» The problem:
Reproduce all of the material below word for word, omitting the pictures.

(Stored items)
++++++++++

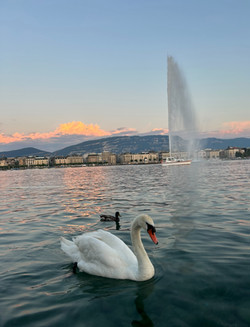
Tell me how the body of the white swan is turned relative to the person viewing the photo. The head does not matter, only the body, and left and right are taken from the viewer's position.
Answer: facing the viewer and to the right of the viewer
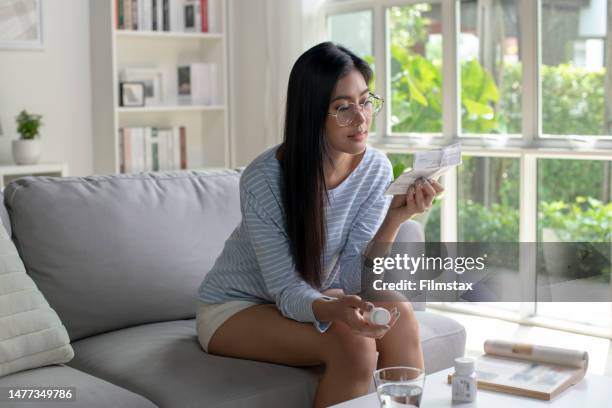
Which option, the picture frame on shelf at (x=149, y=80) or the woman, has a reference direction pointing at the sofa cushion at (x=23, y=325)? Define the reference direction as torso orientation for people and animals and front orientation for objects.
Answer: the picture frame on shelf

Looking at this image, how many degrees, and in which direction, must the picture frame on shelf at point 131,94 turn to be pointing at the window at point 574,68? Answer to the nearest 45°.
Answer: approximately 45° to its left

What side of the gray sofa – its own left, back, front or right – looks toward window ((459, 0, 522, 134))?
left

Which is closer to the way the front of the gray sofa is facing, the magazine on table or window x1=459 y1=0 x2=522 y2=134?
the magazine on table

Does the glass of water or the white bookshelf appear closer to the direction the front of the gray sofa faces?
the glass of water

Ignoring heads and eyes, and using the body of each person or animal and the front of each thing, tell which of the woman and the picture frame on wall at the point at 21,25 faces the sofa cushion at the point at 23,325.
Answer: the picture frame on wall

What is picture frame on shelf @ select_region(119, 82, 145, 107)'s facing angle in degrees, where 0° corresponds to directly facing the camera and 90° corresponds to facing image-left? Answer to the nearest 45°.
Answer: approximately 0°

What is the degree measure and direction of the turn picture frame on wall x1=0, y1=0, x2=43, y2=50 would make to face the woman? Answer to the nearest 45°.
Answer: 0° — it already faces them

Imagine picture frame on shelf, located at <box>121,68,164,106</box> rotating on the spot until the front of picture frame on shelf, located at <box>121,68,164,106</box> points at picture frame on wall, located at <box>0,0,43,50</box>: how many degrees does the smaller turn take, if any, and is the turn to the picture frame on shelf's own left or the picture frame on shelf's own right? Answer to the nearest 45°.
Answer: approximately 45° to the picture frame on shelf's own right
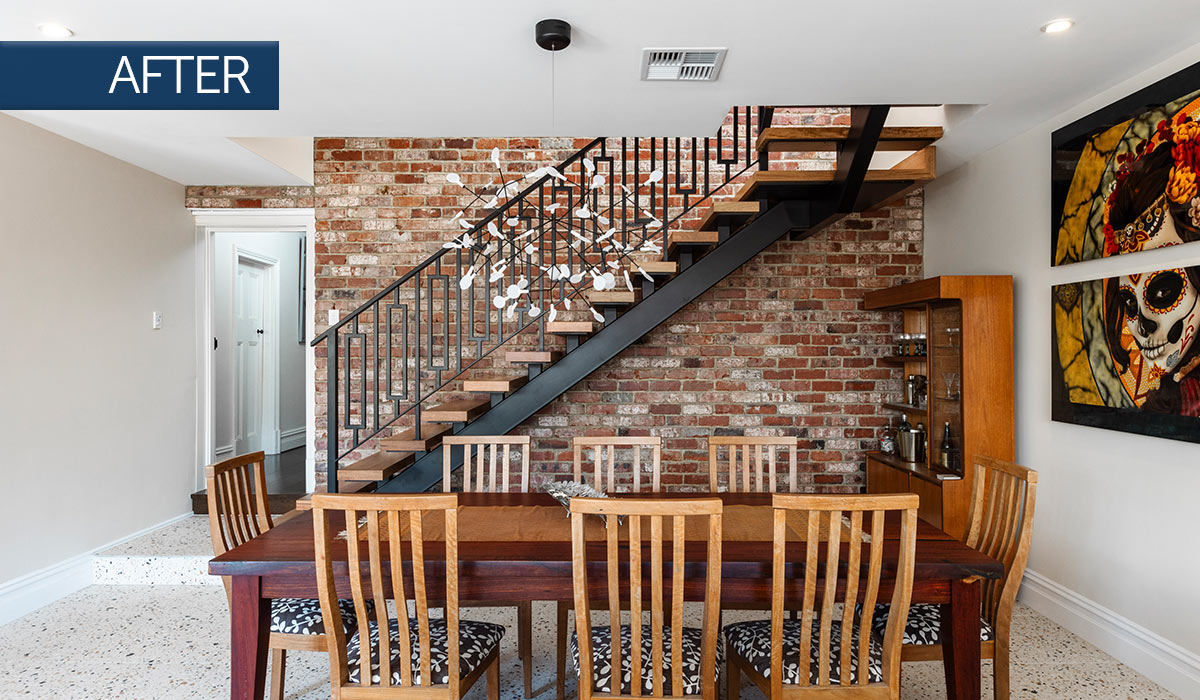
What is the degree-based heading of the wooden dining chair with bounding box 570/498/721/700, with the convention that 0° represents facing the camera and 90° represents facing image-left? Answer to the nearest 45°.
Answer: approximately 180°

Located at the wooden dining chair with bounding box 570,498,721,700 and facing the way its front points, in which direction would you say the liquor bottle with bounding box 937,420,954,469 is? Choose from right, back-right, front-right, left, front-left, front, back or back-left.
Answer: front-right

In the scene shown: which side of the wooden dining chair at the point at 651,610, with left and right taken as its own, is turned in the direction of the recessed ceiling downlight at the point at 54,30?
left

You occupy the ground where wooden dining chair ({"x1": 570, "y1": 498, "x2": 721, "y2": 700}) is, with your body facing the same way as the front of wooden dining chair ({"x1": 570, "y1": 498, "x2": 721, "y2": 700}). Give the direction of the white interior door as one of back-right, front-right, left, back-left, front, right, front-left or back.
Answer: front-left

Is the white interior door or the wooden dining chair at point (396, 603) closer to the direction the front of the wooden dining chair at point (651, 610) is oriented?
the white interior door

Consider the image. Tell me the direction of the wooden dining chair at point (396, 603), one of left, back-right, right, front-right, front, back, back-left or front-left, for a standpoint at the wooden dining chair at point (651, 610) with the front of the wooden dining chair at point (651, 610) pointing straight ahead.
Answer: left

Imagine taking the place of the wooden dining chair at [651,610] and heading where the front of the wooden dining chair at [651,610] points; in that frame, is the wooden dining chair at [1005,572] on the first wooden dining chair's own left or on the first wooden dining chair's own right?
on the first wooden dining chair's own right

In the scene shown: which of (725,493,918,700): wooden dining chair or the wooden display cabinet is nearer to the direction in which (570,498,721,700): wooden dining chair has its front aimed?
the wooden display cabinet

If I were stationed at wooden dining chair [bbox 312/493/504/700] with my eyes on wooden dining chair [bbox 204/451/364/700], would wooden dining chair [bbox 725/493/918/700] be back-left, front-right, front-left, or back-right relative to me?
back-right

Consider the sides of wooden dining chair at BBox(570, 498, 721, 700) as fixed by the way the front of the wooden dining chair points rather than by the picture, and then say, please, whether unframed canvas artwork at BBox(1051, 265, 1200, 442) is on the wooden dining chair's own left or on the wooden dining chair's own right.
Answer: on the wooden dining chair's own right

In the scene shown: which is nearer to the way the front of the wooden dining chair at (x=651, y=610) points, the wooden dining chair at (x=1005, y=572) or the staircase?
the staircase

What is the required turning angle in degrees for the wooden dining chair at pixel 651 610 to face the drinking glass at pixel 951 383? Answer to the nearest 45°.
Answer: approximately 45° to its right

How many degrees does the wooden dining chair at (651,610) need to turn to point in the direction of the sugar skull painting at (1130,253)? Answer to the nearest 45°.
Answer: approximately 45° to its right
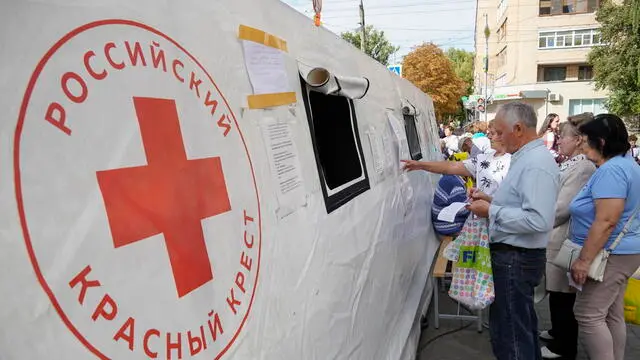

++++++++++

» Task solution:
Tell me how the body of the white swan is turned relative to the person viewing the photo. The head does not matter, only the body, and left and right are taken from the viewer's position.
Answer: facing the viewer and to the right of the viewer
Which option, the picture frame on shelf at (x=149, y=80) or the woman, has a reference direction pointing at the sofa cushion at (x=23, y=325)? Define the reference direction as torso orientation for people and animals and front orientation for objects.
Answer: the picture frame on shelf

Looking at this image, how many degrees, and in which direction, must the picture frame on shelf at point 131,94 turn to be pointing at the window at point 574,68? Answer to the nearest 45°.
Answer: approximately 45° to its left

What side of the gray sofa – its own left, back, front or right – looks toward window ((459, 0, 522, 134))?
left

Which is closer to the way the front of the gray sofa is facing, the magazine on table or window x1=459 y1=0 x2=522 y2=134?
the magazine on table

Does the glass of water or the white bookshelf appear closer to the direction the front of the gray sofa faces?
the glass of water

Ignoring heads and eyes, and using the body of each person or animal and the front of each thing, tell which of the woman and the picture frame on wall at the point at 21,25 faces the sofa cushion at the point at 23,325.
Answer: the picture frame on wall

What is picture frame on shelf @ select_region(119, 82, 145, 107)'s facing angle in degrees, where 0° corresponds to directly facing the camera and 90° corresponds to facing image-left? Answer to the nearest 45°.
Answer: approximately 0°

What is the degree measure and direction of the turn picture frame on wall x1=0, y1=0, x2=43, y2=50 would make to face the woman? Answer to the nearest 45°.
Answer: 0° — it already faces them

Imagine picture frame on shelf, located at <box>121,68,164,106</box> rotating on the spot until the front of picture frame on shelf, located at <box>121,68,164,106</box> points at picture frame on wall, located at <box>0,0,43,50</box>: how many degrees does the smaller turn take, if any, and is the turn to the picture frame on shelf's own left or the picture frame on shelf's own right? Answer to the nearest 45°.
Answer: approximately 45° to the picture frame on shelf's own right
What is the degree-based heading of the wooden dining chair with bounding box 570/498/721/700, with the convention that 0° represents facing the camera and 90° represents facing image-left? Answer to the nearest 45°.
Answer: approximately 180°

Located at the wooden dining chair with bounding box 570,498,721,700 and facing the way its front points, in which direction would you say the liquor bottle with bounding box 937,420,954,469 is? Choose from right, back-right, front-right, left, front-left, front, back or back-left.
Answer: front-right

In the scene shown: which side of the wooden dining chair at the point at 651,610, with left and right taken as its own, is turned in the direction of the recessed ceiling downlight at the point at 54,30?
left

You occupy the ground where wooden dining chair ({"x1": 570, "y1": 498, "x2": 721, "y2": 700}) is, with your body facing the same way as the front of wooden dining chair ({"x1": 570, "y1": 498, "x2": 721, "y2": 700}). Give the direction of the white interior door as one of back-right, front-right, left, back-left, front, right, front-left or back.
Answer: front-left

Is the white interior door or the wooden dining chair at point (396, 603) closer to the direction the front of the wooden dining chair at point (651, 610) is oriented?
the white interior door

Consider the image. Tell me the direction of the wooden dining chair at point (396, 603), one of left, back-right, right, front-right, front, back, back-left or front-left, for a standpoint at the wooden dining chair at point (651, 610) with the front of the wooden dining chair at point (651, 610) pointing straight ahead.
Answer: left

Imagine taking the place of the wooden dining chair at [651,610] and heading where the front of the wooden dining chair at [651,610] points; in that frame, is the wooden dining chair at [1005,572] on the first wooden dining chair's own left or on the first wooden dining chair's own right?
on the first wooden dining chair's own right

In the scene shown: which of (725,493,918,700): wooden dining chair or the wooden display cabinet is nearer to the direction in which (570,498,721,700): wooden dining chair has its front aimed?
the wooden display cabinet

If I were stationed at wooden dining chair [bbox 312/493/504/700] with my eyes on wooden dining chair [bbox 204/451/364/700], would wooden dining chair [bbox 725/493/918/700] be back-left, front-right, front-left, or back-right relative to me?
back-right

Consider the sides of wooden dining chair at BBox(570, 498, 721, 700) as fixed by the way the front of the wooden dining chair points rather than by the picture, and then say, please, whether unframed canvas artwork at BBox(1051, 265, 1200, 442) is on the wooden dining chair's own left or on the wooden dining chair's own right.
Answer: on the wooden dining chair's own right

In the scene shown: which is nearer to the way the front of the wooden dining chair at (x=651, y=610) points, the wooden dining chair at (x=1005, y=572) or the staircase?
the staircase

What is the required turning angle in degrees for the wooden dining chair at pixel 651 610 to face the drinking glass at pixel 951 383? Answer to the nearest 45°.
Answer: approximately 45° to its right

How many degrees does the wooden dining chair at (651,610) need to turn to point in the direction of the sugar skull painting at (1130,253)? Answer to the nearest 45°.
Answer: approximately 45° to its right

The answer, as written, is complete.